- _Required tasks_
1. Answer these questions about the concert account, which appears before the listing, marking each answer with the same letter:
(a) What event did the writer travel to Baltimore to see?
(b) How did Grandmaster Flash divide his set?
(c) Which song began playing when the words "LONG ISLAND" appeared on the screen?
2. Rewrite a part of the concert account, which appears before the listing, swapping "street signs" for "highway exits". Begin at the words "As a recovering" and stop after "Nicolls fucking Road.".
3. Write what comes next in the concert account about the Grandmaster Flash show, which appears before the listing, starting after its final sentence.

- _Source extract_
┏━━

Last weekend, I visited Baltimore to check out a street art festival. By pure providence I happened to catch a show by Grandmaster Flash. It was bizarre and uncomfortable, as is often the case when visionaries pass their prime. He took a condescending tone with the crowd, splitting his set about 50/50 between spinning records and lecturing about the roots of hip-hop. It was a free show and the crowd wasn't especially invested in his uninvited didacticism. At one point, Flash began to project images from each of New York City's boroughs, playing clips from songs emblematic of that borough, and rattling off the names of the O.G.s with roots there.
As a recovering Long Islander (I take it one day at a time), I immediately felt the chip on my shoulder begin to itch, and self-righteously began listing all of the seminal hip-hop acts from Long Island, confident that they would be ignored. No sooner had I said "De La Soul," than I saw the words "LONG ISLAND" appear on the screen and the first beats of "Me Myself and I" vibrated beneath me. The images Flash chose to illustrate my ancestral homeland, unsurprisingly, were street signs. Without warning, I was confronted with one of the great hates of my life: Nicolls fucking Road.

┗━━

- _Input data_
┏━━

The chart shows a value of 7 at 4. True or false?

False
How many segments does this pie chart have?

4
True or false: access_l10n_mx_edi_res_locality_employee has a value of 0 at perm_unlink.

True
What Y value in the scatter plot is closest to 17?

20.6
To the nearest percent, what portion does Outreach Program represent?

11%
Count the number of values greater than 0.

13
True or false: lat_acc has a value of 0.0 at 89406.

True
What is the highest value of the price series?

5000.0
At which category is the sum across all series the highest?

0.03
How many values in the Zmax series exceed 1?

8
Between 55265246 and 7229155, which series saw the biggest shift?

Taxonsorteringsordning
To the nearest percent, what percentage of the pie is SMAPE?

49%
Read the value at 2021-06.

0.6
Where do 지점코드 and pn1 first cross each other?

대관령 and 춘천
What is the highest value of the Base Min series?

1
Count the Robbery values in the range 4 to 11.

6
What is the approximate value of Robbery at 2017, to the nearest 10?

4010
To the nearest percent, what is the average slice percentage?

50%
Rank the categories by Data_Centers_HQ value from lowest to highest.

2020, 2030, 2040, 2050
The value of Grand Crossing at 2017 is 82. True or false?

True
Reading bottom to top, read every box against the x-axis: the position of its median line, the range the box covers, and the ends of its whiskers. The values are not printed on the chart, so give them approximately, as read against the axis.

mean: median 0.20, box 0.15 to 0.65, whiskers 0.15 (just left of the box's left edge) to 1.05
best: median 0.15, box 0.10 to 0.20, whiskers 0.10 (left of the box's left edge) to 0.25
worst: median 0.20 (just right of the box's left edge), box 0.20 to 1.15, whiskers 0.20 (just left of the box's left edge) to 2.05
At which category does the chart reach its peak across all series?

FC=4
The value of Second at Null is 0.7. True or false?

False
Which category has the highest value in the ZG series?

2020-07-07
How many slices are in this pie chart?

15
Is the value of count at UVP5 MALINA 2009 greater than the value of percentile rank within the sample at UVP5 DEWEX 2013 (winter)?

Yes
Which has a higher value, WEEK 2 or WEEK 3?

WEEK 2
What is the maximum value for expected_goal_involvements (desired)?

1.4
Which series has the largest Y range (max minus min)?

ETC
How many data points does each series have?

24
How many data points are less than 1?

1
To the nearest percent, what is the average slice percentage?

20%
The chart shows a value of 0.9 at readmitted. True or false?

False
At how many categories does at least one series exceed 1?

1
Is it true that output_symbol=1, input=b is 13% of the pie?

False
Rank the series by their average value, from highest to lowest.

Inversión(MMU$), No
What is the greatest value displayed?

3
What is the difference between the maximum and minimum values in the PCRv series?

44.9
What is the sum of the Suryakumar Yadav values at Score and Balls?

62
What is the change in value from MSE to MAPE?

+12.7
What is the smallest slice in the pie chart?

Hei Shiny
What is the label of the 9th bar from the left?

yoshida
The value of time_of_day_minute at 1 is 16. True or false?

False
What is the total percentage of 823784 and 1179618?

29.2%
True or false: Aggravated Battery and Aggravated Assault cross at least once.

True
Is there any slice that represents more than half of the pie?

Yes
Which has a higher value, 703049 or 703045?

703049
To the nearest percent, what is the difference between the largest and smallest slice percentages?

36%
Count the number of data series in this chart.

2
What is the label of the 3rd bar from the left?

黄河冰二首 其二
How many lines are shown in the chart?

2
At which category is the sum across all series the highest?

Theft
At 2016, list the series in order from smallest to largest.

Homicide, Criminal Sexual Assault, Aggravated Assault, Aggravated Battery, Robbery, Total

┗━━

- _Task answers_
1.
(a) A street art festival.
(b) About 50/50 between spinning records and lecturing about the roots of hip-hop.
(c) "Me Myself and I".

2.
As a recovering Long Islander (I take it one day at a time), I immediately felt the chip on my shoulder begin to itch, and self-righteously began listing all of the seminal hip-hop acts from Long Island, confident that they would be ignored. No sooner had I said "De La Soul," than I saw the words "LONG ISLAND" appear on the screen and the first beats of "Me Myself and I" vibrated beneath me. The images Flash chose to illustrate my ancestral homeland, unsurprisingly, were highway exits. Without warning, I was confronted with one of the great hates of my life: Nicolls fucking Road.

3.
I was immediately reminded of a poem I composed in 2011, during a summer spent largely in traffic on Nicolls Road, traveling between my neurosurgeon's office, the insurance agency where I worked, the university where I took a summer course in French, and the illegal basement apartment I'd prefer to forget. In the quintessential American suburb, an island defined by traffic, it is easy to think of everything in terms of roads. Nicolls Road meant a standard of living so high it can only be explained by a Billy Joel song. It meant brain surgery after brain surgery. It meant treading water until the next setback. It meant nothing out the window worth looking at.
Here in its entirety is the Ginsberg ripoff I crafted in its honor.
Nicolls Road: A Hate Song
O Nicolls Road, sisyphean circle jerk of exhaust fumes and ennui
stretching eternally northward through vast expanses of withering deciduom
and blaring car horn silences
toward the promise of gentle-wave-lapping-against-pebbled-shore-SOUND,
why must you toy with me so?
Paumanok Path of horror,
plunging deluges of people people people into perfect ordinariness on all sides,
did you know that my car radio was stolen in Albany the day before my birthday?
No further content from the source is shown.